Rape and revenge in chiave esoterica, tra possessioni e furiosi spiriti pellerossa.
Spesso ci si lamenta di quanto poco originali e accattivanti siano le nuove frontiere dell’horror, in tutte le loro derivazioni. E ci si lamenta per un valido motivo poiché tra remake, reboot e tentativi di indurre nuova linfa vitale al Genere, si creano troppe volte opere da dimenticare, quando non da includere in un libro su come non girare un film. La relativa facilità con cui oggi si può girare un corto oppure un lungometraggio, elementi in CG compresi, ha un rovescio della medaglia spesso eccessivamente pesante in termini di qualità, perché in qualsiasi caso, soldi o non soldi, sono le buone idee che contano davvero.
A parte pochi titoli, stiamo assistendo ad un’invasione di pellicole che non valgono davvero il prezzo del biglietto e, purtroppo, nemmeno del noleggio. La prima parte di Savaged, opera low-budget scritta e diretta da Michael S. Ojeda, pareva rientrare perfettamente in questo marasma di poco conto, in quanto, apparentemente, si limitava a sviluppare una storia che odorava di già visto lontano chilometri, a partire da L’ultima casa a sinistra, fino a I spit on your grave.

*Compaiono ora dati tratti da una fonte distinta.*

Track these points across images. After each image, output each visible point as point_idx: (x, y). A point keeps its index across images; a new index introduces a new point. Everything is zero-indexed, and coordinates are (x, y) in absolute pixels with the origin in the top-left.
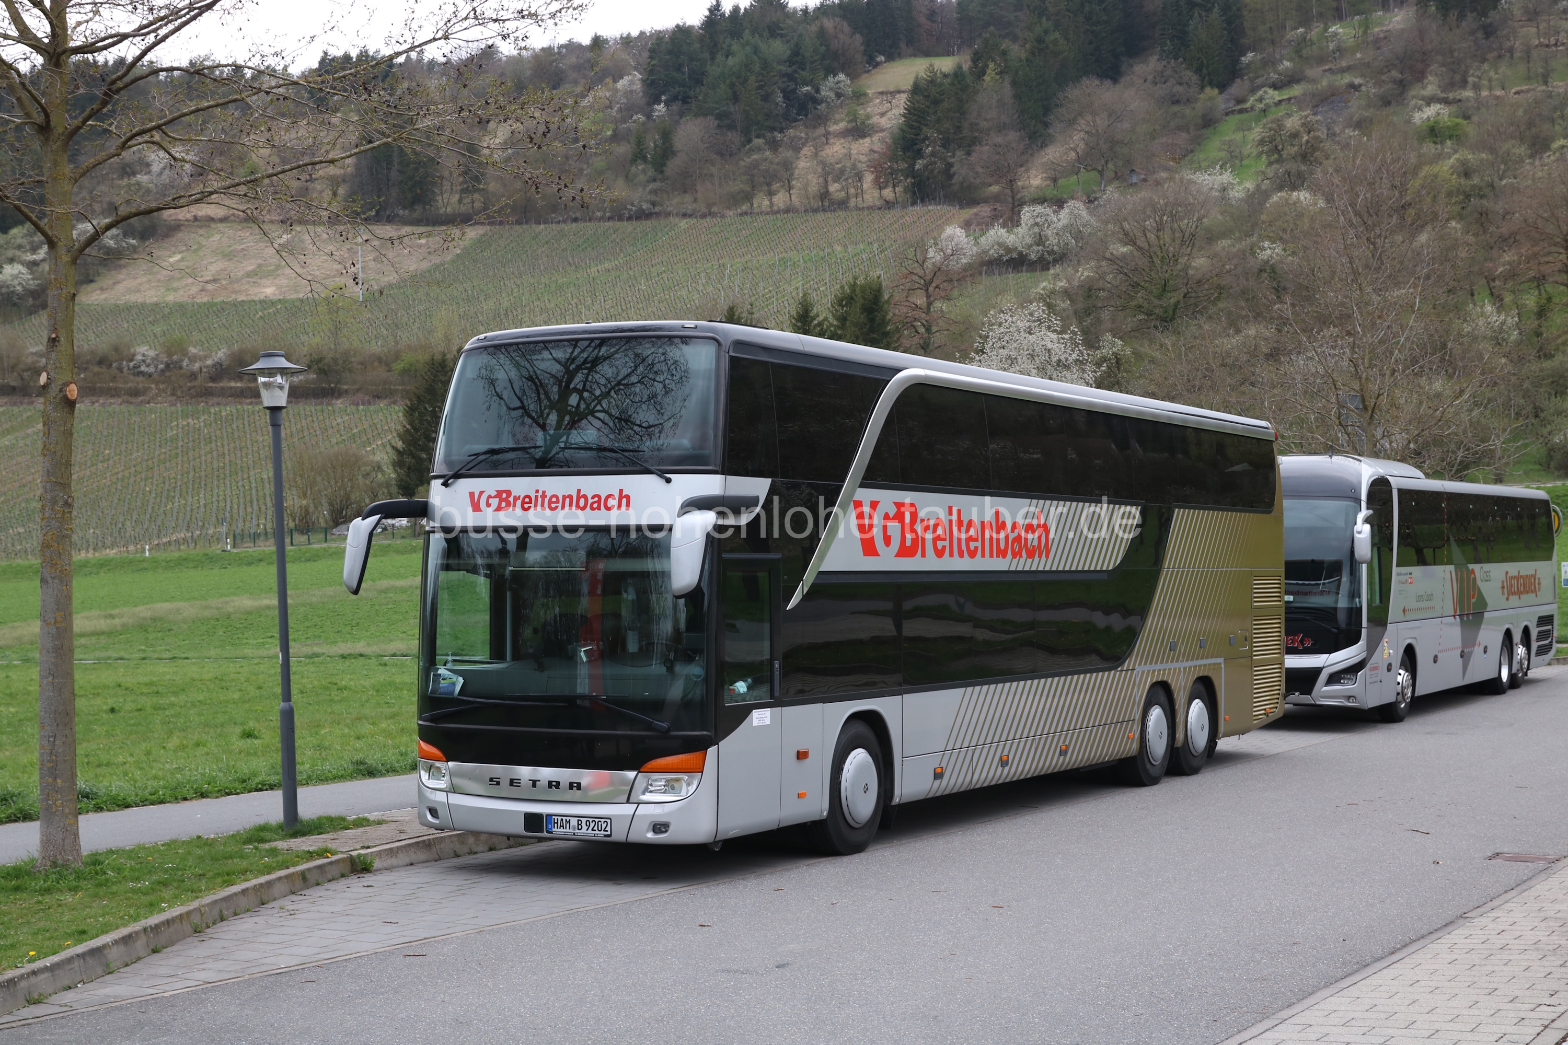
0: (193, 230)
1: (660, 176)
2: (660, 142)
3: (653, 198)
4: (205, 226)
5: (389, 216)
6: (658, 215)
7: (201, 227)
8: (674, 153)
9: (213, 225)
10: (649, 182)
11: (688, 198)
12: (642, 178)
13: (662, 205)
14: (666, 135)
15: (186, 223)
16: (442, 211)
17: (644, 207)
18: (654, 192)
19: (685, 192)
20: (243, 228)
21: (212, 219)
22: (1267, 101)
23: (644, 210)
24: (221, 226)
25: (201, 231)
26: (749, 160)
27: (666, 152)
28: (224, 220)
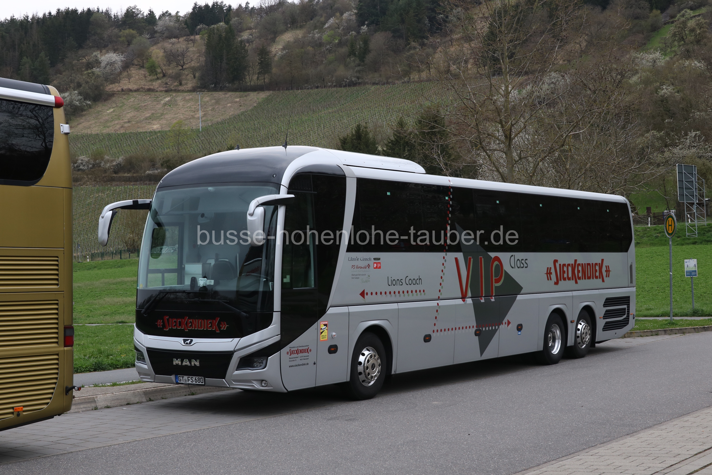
0: (120, 96)
1: (362, 64)
2: (362, 46)
3: (358, 75)
4: (127, 94)
5: (221, 87)
6: (360, 84)
7: (124, 94)
8: (369, 51)
9: (131, 93)
10: (356, 66)
11: (376, 75)
12: (352, 64)
13: (363, 79)
14: (366, 42)
15: (117, 93)
16: (248, 84)
17: (353, 80)
18: (359, 72)
19: (376, 71)
20: (146, 95)
21: (131, 90)
22: (687, 16)
23: (353, 81)
24: (134, 94)
25: (125, 97)
26: (408, 54)
27: (366, 51)
28: (137, 90)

La giovane Zoe, ragazza sorda in viaggio verso casa del fidanzato nel sud degli States, si imbatte in una caccia selvaggia ai danni di due nativi americani, da parte di un gruppo di esaltati razzisti. Presa dal panico decide ugualmente di prestare soccorso all’unico sopravvissuto, ma viene bloccata dal branco, che finisce il pellerossa e decide di rapirla, segregandola in una baracca sporca e buia. Qui, Zoe viene legata ad un letto con del filo spinato, picchiata e violentata a turno dai componenti del gruppo che, alla fine, se ne sbarazzano accoltellandola e seppellendola nel deserto. Sarà un vecchio sciamano indiano a trovarla e a decidere di tentare un rito volto a sovvertire gli eventi.

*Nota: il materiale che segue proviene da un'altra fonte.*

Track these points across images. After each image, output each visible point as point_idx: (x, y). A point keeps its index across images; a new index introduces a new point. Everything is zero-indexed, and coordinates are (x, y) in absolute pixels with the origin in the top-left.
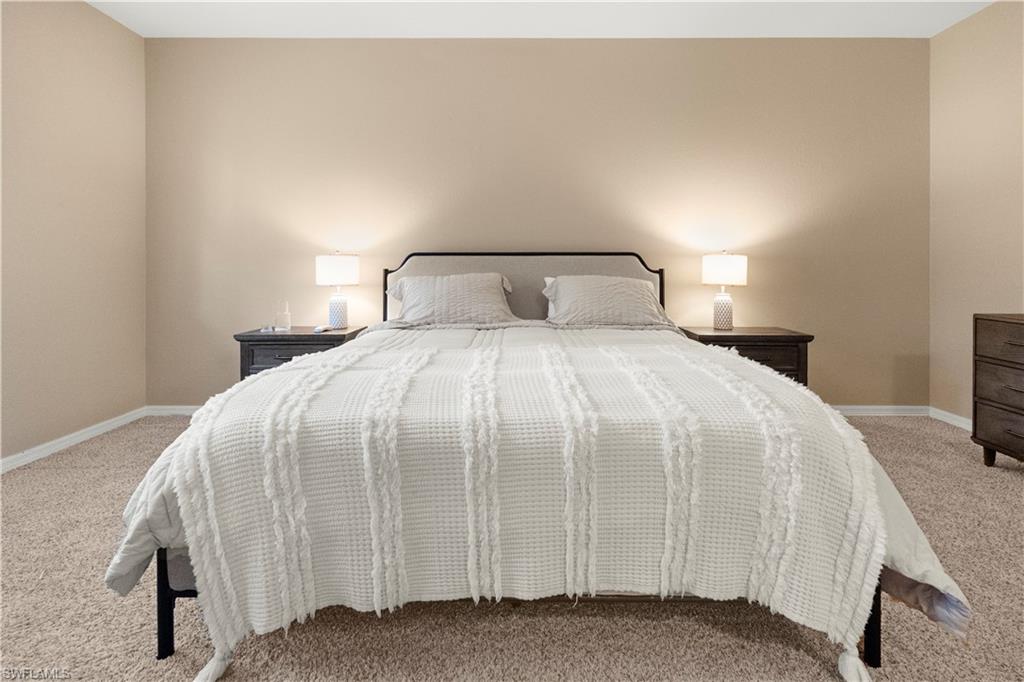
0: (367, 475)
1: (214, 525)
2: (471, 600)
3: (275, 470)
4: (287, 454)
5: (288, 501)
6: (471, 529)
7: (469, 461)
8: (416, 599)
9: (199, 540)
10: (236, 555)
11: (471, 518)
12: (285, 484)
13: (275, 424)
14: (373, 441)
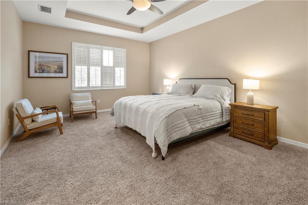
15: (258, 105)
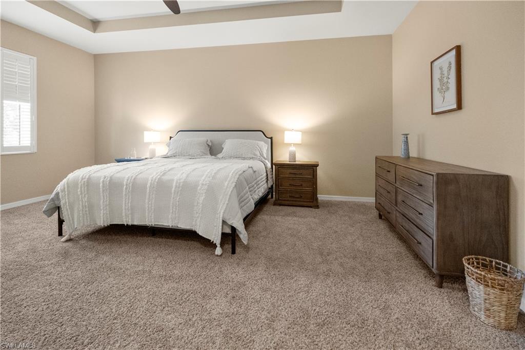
0: (101, 190)
1: (67, 200)
2: (124, 225)
3: (81, 188)
4: (84, 184)
5: (83, 196)
6: (124, 204)
7: (125, 187)
8: (112, 223)
9: (63, 204)
10: (72, 209)
11: (124, 202)
12: (83, 191)
13: (83, 176)
14: (103, 181)
15: (300, 161)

Fino a qui, Savaged non è troppo diverso da un classico rape and revenge movie, sottogenere che, come dice il nome stesso, tratta di stupro e vendetta, in modo più o meno violento e visivamente efferato. È consuetudine di certa critica inserirlo unicamente nel gran calderone dell’exploitation, dove sesso, sangue e violenza sono di casa, ma così facendo si dimentica di un notevole precedente, datato 1960, che certamente non si può considerare un B-movie: Jungfrukällan, in Italia conosciuto come La fontana della vergine, per la regia di Ingmar Bergman. Senza naturalmente contemplare una violenza visiva figlia di altri generi, la trama è stata fonte d’ispirazione per Wes Craven e il suo L’ultima casa a sinistra, opera che insieme ad un altro pugno di pellicole ha fatto scuola nel rape and revenge.
A sua volta, il film di Ojeda sembra non discostarsi da questi dettami, almeno fino a quando tutta quanta la trama vira nettamente in territori esoterici. La giovane e dolce Zoe viene infatti riportata in vita dallo sciamano, che purtroppo non riesce ad impedirne la possessione del corpo da parte dell’arrabbiato spirito di un capo indiano, desideroso di vendetta. Da questo punto in avanti, Savaged è puro godimento cinematografico, complice la sorprendente bravura di Amanda Adrienne, l’interprete della non morta posseduta. Vertendo letteralmente verso le rive oscure che richiamano Il Corvo di Alex Proyas, Ojeda crea una spirale di violenza senza compromessi, la cui narrazione ben ritmata non lascia spazio a tempi morti e a scene che ne spezzino il respiro. Inevitabilmente si nota, quando viene utilizzata la CG, che il budget a disposizione non è elevato, ma l’idea di fondo è qualcosa di assolutamente divertente e spiazzante, soprattutto per il fatto che la fantasiosa dispensatrice di morte è una magra ragazza sorda, con occhi dolci e incredibilmente espressivi. Come dice uno degli antagonisti: questo succede quando porti un angelo all’inferno.
Savaged non apporta niente di particolarmente nuovo al genere, ma la sua componente occulta regala scene d’azione e splatter davvero notevoli. Non si perde per strada nel raccontare l’abuso sessuale, quasi più un pretesto per rappresentare la sanguinosa vendetta di una ragazza brutalizzata e di un popolo tradito, riuscendo a mantenere l’interesse e l’empatia nei confronti della protagonista. Duro, crudo e divertente, sebbene non sia l’eccellenza fatta film, instilla comunque la voglia di sanare le ingiustizie del mondo imbracciando un tomahawk. E a volte, questo è abbastanza.